Adaptação de infraestruturas (redes de água, esgoto).
Pagamento de taxas de urbanização retroativas.
b) Demolições Ilegais
Demolições não autorizadas em imóveis com valor patrimonial podem resultar em multas e obrigação de reconstrução, pelo que situações de reabilitação urbana são salvaguardadas. A câmara só ordena demolição como último recurso, geralmente em casos de risco público ou invasão de propriedade alheia.
PERGUNTAS FREQUENTES SOBRE LEGALIZAÇÕES DE CONSTRUÇÕES
Posso vender um imóvel semilegal?
Sim, mas o notário exigirá a licença da parte legal. A venda da parte ilegal só é possível após regularização. Muito embora, com o programa Mais Habitação é possível vender imóveis sem a respetiva licença de utilização.
Como legalizar um anexo habitado?
Importa referir de imediato que um anexo não tem uma função habitacional, pelo que tem apenas uma função de arrumos, garagem, etc, algo complementar a uma habitação. Para legalizar esta construção como área dependente, este terá de cumprir os regulamentos, tem de ser averiguada a sua localização, área de construção, altura da edificação, etc, situações que um arquiteto terá de avaliar para lhe poder dar o enquadramento da legalidade da edificação.
É possível legalizar sem obras?
Sim, se a construção já cumprir todas as normas. Basta obter a licença retroativa.
Quanto tempo demora o processo?
Entre 6 meses e 3 anos, dependendo da complexidade e da eficiência municipal.
Preciso pedir licença para edificações anteriores a 1951?

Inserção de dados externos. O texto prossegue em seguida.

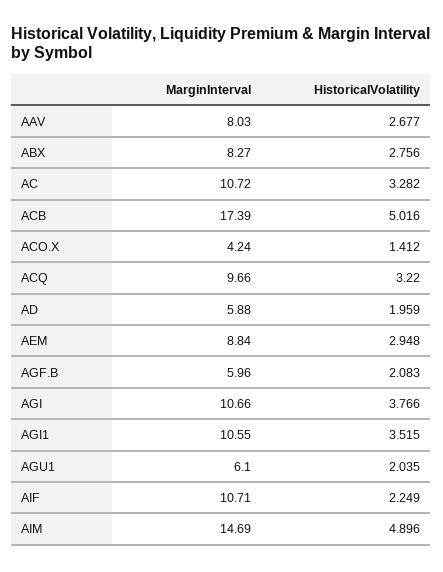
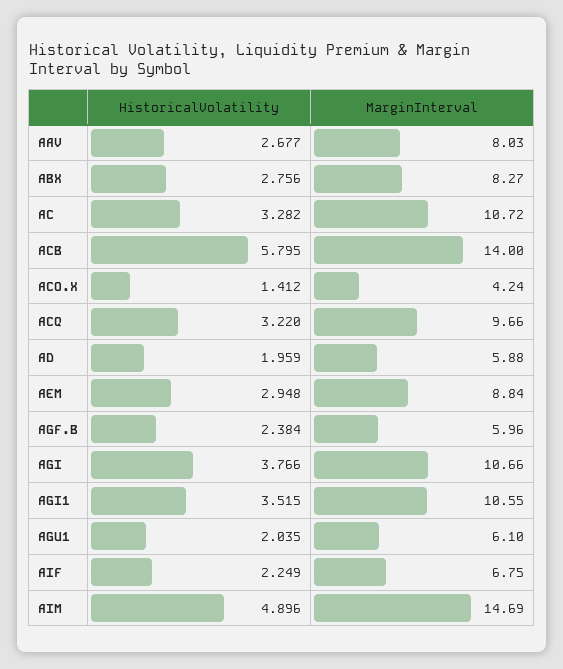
MarginInterval, ACB: 17.39 -> 14
HistoricalVolatility, ACB: 5.016 -> 5.795
HistoricalVolatility, AGF.B: 2.083 -> 2.384
MarginInterval, AIF: 10.71 -> 6.75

Para construções anteriores a 1951 não é necessária licença de utilização, desde que não tenham sido reconstruídas, ampliadas ou alteradas.
Numa legalização de construção é necessário projeto de estabilidade?
Depende de caso a caso e deve ser analisado pelo técnico que irá instruir o processo de legalização. Poderá, por vezes, ser pedida a isenção de apresentação de projeto de estabilidade, escavação e contenção periférica (ou de outras especialidades), devidamente fundamentado, mas sempre acompanhado de termo de responsabilidade, subscrito por técnico que possua habilitação para subscrever projetos, onde o técnico ateste quanto à segurança e solidez da obra, nos termos das disposições constantes do n.º 3 do artigo 5.º do RMUE – Regulamento Municipal de Urbanização e Edificação.
Que documentação é necessária submeter para a legalização de construção ilegal?
No processo de legalização a documentação pode variar de caso para caso, contudo de um modo geral é necessário submeter para apreciação:
Requerimento próprio da Câmara Municipal
Projeto de arquitetura atualizado
Projetos de especialidades (se aplicável)
Levantamento topográfico (quando necessário)
Termo de responsabilidade do técnico autor do projeto
Cópia do título de propriedade do imóvel
Certidão da Conservatória do Registo Predial
Este artigo é um guia geral e não substitui a consulta a um profissional qualificado nem substitui consultoria jurídica ou técnica. Cada caso é único e pode exigir abordagens específicas.